■ **EXERCISE**
Search the records below for the string "frame", and report each line that contains it.

-- RECORDS SUPPLIED follows --

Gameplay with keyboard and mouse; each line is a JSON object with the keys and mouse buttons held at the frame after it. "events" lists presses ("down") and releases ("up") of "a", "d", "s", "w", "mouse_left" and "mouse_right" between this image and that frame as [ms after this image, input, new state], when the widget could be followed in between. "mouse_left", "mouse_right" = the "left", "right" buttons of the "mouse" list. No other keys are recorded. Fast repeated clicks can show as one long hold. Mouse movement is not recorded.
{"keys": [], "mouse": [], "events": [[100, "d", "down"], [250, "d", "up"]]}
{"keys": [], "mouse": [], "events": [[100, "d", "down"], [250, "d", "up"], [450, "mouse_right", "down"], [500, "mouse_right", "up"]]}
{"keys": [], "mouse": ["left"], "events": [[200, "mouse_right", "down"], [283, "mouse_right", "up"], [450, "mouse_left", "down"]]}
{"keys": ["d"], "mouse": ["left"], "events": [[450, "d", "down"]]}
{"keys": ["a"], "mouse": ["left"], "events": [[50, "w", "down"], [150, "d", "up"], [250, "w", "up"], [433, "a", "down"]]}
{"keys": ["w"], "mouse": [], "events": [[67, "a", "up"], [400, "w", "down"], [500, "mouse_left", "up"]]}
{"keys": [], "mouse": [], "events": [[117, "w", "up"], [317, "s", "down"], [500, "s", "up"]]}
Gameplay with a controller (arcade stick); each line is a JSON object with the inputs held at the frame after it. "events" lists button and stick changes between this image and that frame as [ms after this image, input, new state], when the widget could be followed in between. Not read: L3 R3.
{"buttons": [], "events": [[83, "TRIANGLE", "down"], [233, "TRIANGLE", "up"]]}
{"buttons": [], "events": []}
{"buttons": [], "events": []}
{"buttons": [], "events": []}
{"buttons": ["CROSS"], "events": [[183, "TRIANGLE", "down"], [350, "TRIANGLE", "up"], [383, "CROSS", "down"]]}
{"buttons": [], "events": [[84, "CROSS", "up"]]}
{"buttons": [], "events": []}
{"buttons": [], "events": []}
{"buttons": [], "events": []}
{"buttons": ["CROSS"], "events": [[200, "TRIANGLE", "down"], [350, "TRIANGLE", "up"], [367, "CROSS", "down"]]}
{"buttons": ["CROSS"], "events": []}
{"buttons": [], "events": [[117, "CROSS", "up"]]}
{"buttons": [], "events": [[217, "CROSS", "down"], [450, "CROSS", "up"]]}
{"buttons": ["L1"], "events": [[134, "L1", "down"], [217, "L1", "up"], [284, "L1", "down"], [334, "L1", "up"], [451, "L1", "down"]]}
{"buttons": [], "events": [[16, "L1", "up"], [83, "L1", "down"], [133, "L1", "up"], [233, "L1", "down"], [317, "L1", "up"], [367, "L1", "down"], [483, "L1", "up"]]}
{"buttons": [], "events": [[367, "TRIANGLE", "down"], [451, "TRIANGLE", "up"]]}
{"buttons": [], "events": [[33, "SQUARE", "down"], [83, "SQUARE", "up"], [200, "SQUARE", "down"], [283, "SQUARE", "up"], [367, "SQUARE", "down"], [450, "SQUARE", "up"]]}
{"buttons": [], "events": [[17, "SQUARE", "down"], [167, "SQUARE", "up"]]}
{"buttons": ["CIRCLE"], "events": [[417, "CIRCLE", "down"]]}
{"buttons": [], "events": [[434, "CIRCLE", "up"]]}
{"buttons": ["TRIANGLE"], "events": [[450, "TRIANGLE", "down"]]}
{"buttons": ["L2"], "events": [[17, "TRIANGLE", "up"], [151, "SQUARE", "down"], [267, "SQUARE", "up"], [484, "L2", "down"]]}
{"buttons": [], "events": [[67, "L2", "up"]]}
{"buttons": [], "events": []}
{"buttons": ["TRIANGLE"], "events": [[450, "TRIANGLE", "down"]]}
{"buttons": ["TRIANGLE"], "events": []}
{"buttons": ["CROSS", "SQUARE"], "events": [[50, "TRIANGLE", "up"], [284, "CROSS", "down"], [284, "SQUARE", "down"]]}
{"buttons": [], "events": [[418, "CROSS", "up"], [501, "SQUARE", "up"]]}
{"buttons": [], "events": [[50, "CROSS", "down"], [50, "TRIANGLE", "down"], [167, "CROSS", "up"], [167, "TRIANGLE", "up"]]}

-- RECORDS SUPPLIED concluded --

■ **OUTPUT BELOW**
Gameplay with keyboard and mouse; each line is a JSON object with the keys and mouse buttons held at the frame after it. "events" lists presses ("down") and releases ("up") of "a", "d", "s", "w", "mouse_left" and "mouse_right" between this image and that frame as [ms after this image, input, new state], when the widget could be followed in between. "mouse_left", "mouse_right" = the "left", "right" buttons of the "mouse" list. No other keys are recorded. Fast repeated clicks can show as one long hold. Mouse movement is not recorded.
Gameplay with a controller (arcade stick); each line is a JSON object with the inputs held at the frame after it. "events" lists button and stick changes between this image and that frame as [ms after this image, input, new state], when the widget could be followed in between. Not read: L3 R3.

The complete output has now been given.